Vernon and Hazel moved frequently, due to the fact that my grandfather worked for Western Union and he was transferred everywhere from Maine to New Jersey. They had three children, my Aunt Barbara, my mother, Doris Priscilla and my Aunt Carole, who was quite a bit younger than her sisters.
Barbara, Hazel, Vernon and Doris Adams, c1933
I have wonderful memories of Hazel, who was always called “Grandmother.” She was a no-nonsense kind of person and very musically and artistically inclined, which I now believe she inherited from her great grandfather, Johannes Jensen, the fiddler-drummer career soldier from Copenhagen. She also loved gardening and her backyard was beautifully landscaped with a healthy smattering of home grown foods, such as tomatoes and beans. In their later years, my grandparents took a liking to cruising in the winter to escape Massachusetts winters. I remember we went to see them off on the North German Lloyd ship, Bremen, which sailed out of New York City, maybe around 1960. What I remember most is someone from the ship coming around offering caviar to visiting guests before the ship sailed!

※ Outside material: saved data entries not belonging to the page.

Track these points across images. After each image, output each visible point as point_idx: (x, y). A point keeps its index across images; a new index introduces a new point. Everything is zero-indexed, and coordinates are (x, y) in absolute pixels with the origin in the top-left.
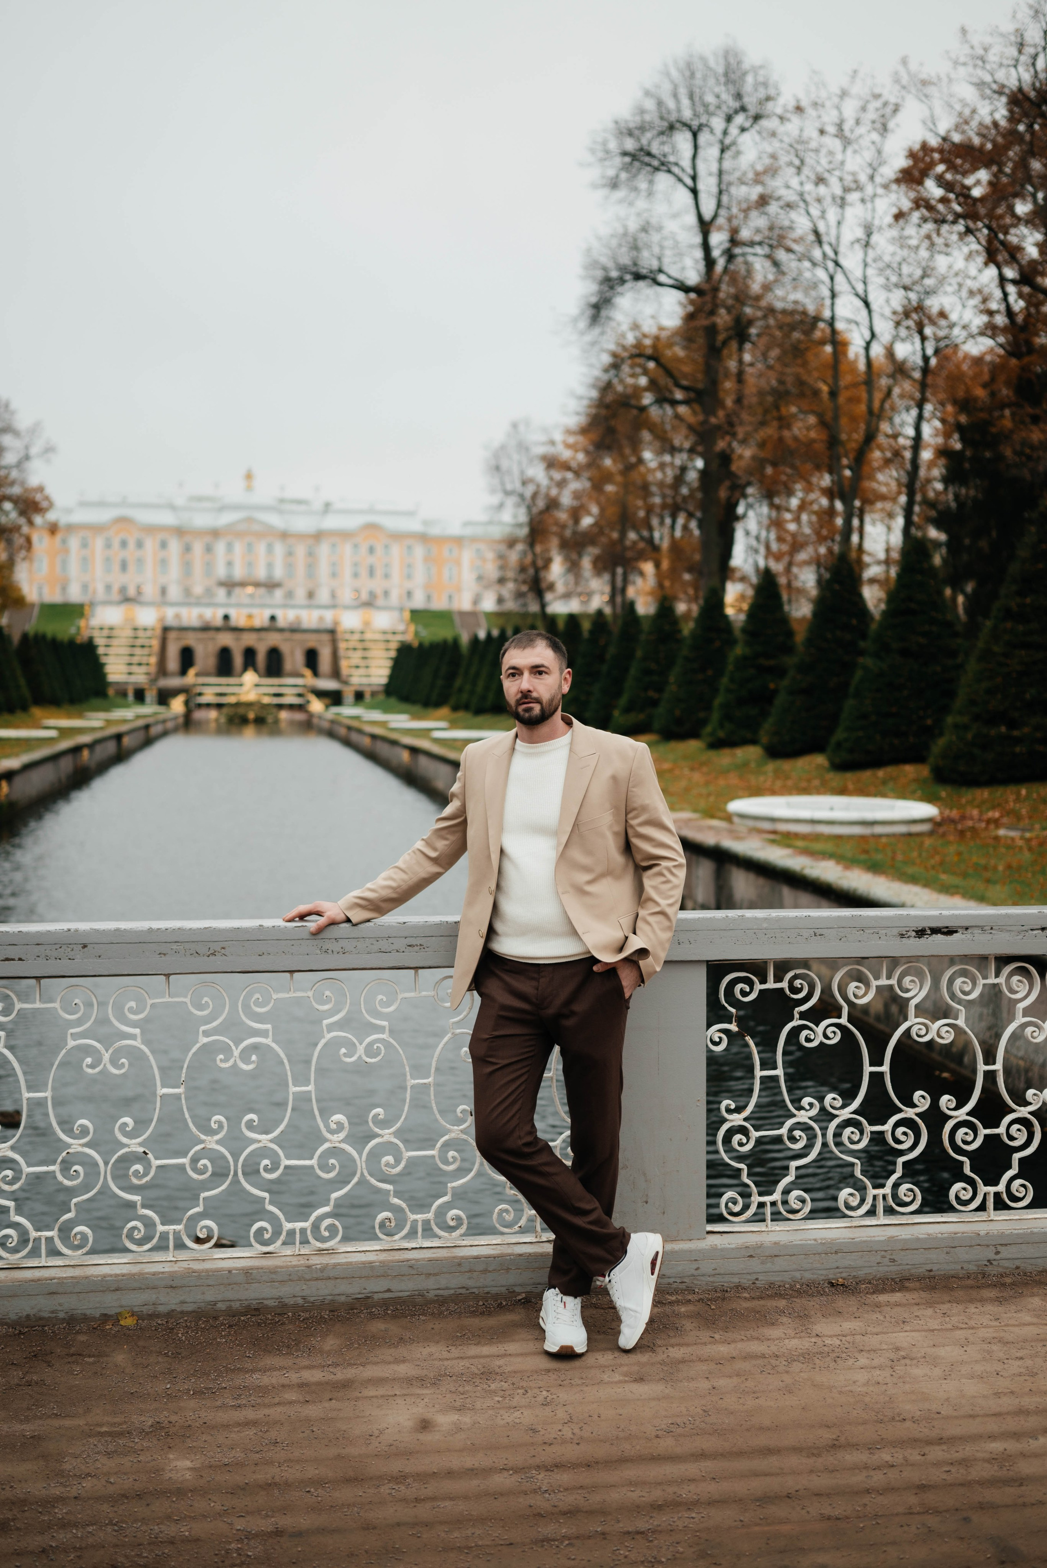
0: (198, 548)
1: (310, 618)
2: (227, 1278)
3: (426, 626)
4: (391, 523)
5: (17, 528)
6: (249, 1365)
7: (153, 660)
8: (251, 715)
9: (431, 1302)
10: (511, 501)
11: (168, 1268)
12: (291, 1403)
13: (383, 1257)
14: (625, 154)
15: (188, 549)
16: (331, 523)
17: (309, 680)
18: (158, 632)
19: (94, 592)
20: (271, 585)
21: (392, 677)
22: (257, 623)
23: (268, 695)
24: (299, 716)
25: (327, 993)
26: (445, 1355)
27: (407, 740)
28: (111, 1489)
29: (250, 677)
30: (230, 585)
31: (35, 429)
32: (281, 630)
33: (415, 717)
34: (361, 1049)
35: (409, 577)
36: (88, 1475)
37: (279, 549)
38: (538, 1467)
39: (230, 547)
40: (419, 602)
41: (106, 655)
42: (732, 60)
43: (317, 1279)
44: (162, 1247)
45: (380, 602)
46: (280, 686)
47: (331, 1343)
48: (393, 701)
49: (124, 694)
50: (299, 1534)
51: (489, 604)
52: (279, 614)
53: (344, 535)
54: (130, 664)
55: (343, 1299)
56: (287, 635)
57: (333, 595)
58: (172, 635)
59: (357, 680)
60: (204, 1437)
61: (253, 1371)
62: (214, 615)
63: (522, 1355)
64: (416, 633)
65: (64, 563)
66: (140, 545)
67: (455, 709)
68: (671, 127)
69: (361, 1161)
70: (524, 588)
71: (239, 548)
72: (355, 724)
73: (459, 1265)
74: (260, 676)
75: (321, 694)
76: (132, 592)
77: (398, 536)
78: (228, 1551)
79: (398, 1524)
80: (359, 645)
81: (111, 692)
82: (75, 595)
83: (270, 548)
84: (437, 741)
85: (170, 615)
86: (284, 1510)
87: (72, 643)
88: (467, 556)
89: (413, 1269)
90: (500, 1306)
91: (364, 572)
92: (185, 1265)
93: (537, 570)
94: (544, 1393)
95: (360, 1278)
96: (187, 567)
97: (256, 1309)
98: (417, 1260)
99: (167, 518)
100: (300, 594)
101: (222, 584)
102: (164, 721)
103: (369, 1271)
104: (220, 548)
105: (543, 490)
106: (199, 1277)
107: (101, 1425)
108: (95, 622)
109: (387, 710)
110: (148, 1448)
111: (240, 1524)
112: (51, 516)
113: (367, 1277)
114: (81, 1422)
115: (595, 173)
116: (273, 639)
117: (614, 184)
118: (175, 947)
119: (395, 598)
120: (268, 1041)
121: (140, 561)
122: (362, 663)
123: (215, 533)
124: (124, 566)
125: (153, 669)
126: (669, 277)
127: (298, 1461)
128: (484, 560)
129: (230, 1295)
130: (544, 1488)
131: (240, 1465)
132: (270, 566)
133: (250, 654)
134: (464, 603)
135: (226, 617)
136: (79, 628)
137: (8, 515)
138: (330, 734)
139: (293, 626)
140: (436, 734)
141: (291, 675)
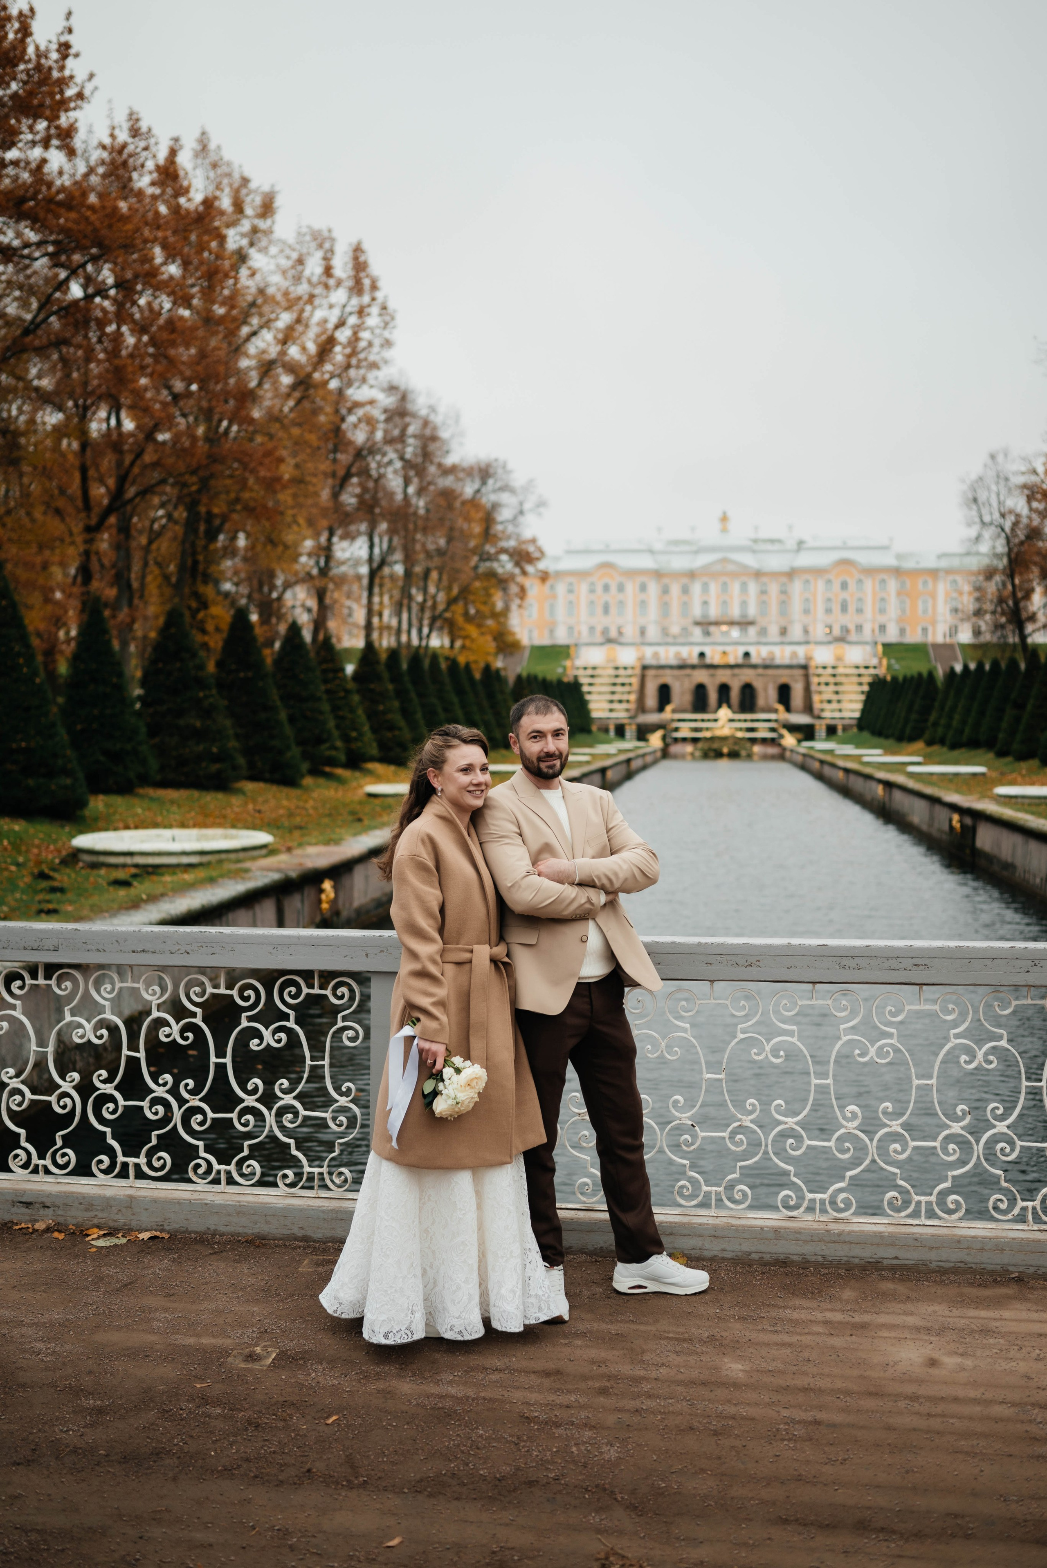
0: (675, 589)
1: (783, 654)
2: (759, 1234)
3: (898, 660)
4: (864, 559)
5: (512, 577)
6: (781, 1303)
7: (633, 697)
8: (725, 750)
9: (934, 1271)
10: (987, 534)
11: (711, 1221)
12: (818, 1334)
13: (891, 1229)
15: (666, 591)
16: (804, 560)
17: (783, 715)
18: (638, 671)
19: (579, 633)
20: (744, 624)
21: (864, 711)
22: (732, 660)
23: (741, 729)
24: (772, 750)
25: (844, 1002)
26: (947, 1313)
27: (881, 775)
28: (680, 1377)
29: (724, 713)
30: (706, 624)
31: (530, 485)
32: (754, 667)
33: (888, 751)
34: (872, 1051)
35: (882, 611)
36: (663, 1364)
37: (753, 588)
38: (1033, 1405)
39: (705, 588)
40: (892, 636)
41: (589, 693)
43: (834, 1242)
44: (705, 1205)
45: (853, 637)
46: (752, 721)
47: (848, 1294)
48: (866, 735)
49: (606, 730)
50: (833, 1426)
51: (965, 636)
52: (752, 650)
53: (818, 572)
54: (611, 701)
55: (857, 1261)
56: (760, 671)
57: (806, 631)
58: (650, 673)
59: (830, 714)
60: (751, 1350)
61: (785, 1307)
62: (690, 654)
63: (1016, 1320)
64: (889, 667)
65: (552, 607)
66: (621, 588)
67: (930, 743)
69: (872, 1148)
70: (1003, 620)
71: (714, 588)
72: (828, 758)
73: (959, 1242)
74: (734, 712)
75: (793, 728)
76: (613, 634)
77: (871, 571)
78: (778, 1430)
79: (914, 1430)
80: (832, 680)
81: (594, 728)
82: (561, 637)
83: (744, 587)
84: (911, 775)
85: (649, 654)
86: (820, 1408)
87: (560, 682)
88: (942, 588)
89: (917, 1241)
90: (995, 1280)
91: (836, 608)
92: (725, 1220)
93: (1016, 603)
94: (1037, 1351)
95: (872, 1244)
96: (665, 607)
97: (784, 1262)
98: (921, 1234)
99: (646, 562)
100: (773, 631)
101: (697, 623)
102: (643, 756)
103: (879, 1240)
104: (696, 588)
105: (1025, 521)
106: (737, 1230)
107: (669, 1332)
108: (579, 663)
109: (858, 745)
110: (707, 1353)
111: (785, 1413)
112: (542, 565)
113: (878, 1245)
114: (653, 1328)
116: (747, 675)
118: (719, 958)
119: (867, 634)
120: (794, 1040)
121: (621, 603)
122: (834, 697)
123: (692, 575)
124: (606, 609)
125: (632, 706)
127: (828, 1376)
128: (961, 593)
129: (763, 1248)
130: (1039, 1420)
131: (782, 1372)
132: (744, 604)
133: (724, 690)
134: (938, 635)
135: (702, 655)
136: (565, 668)
137: (505, 565)
138: (803, 767)
139: (768, 662)
140: (911, 769)
141: (764, 710)
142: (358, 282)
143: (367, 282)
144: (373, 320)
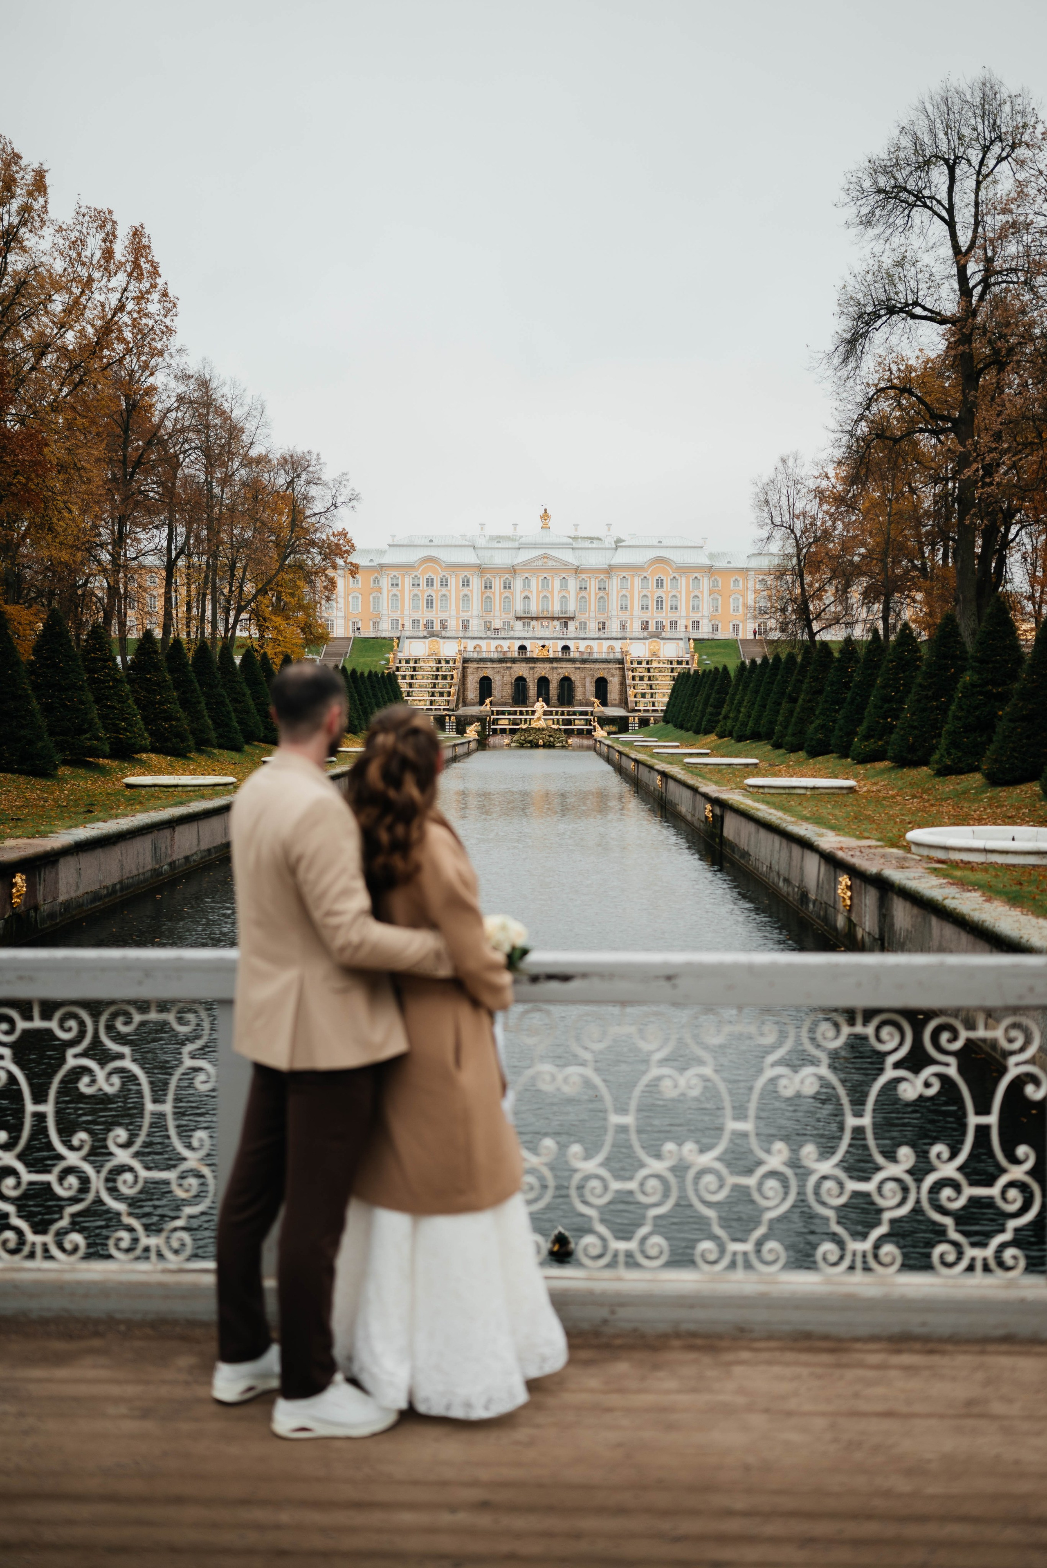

I often visited them at their house at 17 Paul Revere Road, Needham Heights, where they lived until my grandfather retired:
Winter at 17 Paul Revere Road and Linda with her cousin, Scott at Easter 1958
In the 1940’s, my grandparents rented, and later bought, a summer cabin on Little Sebago Lake:
Cottage at Little Sebago Lake, Maine
My family spent two weeks each August until I was 16 at the cottage. It was there I learned to swim, picked blueberries and first got up on water skis. There was no running hot water, drinking water had to be collected from well water, heat came from the fireplace and the toilet was outside, but I spent many happy years vacationing there.
When I went off to college at the University of Rhode Island, I took the train or drove up to Massachusetts to visit. My grandmother only lived about an hour and a half away. Whenever I came for the weekend, she had Stouffer’s macaroni and cheese and a vanilla ice cream soda waiting. Those were two foods I loved and only had when I visited Grandmother.
For Thanksgiving 1988, my husband and I took our 11 month old son, Michael, from California back to Massachusetts to meet his great grandmother.
Four generations:
Doris, Linda, Hazel and Michael, Nov. 1988
Michael met his great grandmother one more time, in summer 1993, when he was 5 years old. It turned out that that was the last time I saw Grandmother, too.
Hazel passed away in her sleep on 21 April 1995, two months past her 94th birthday. She was buried at Calais Cemetery next to Grandfather Vernon.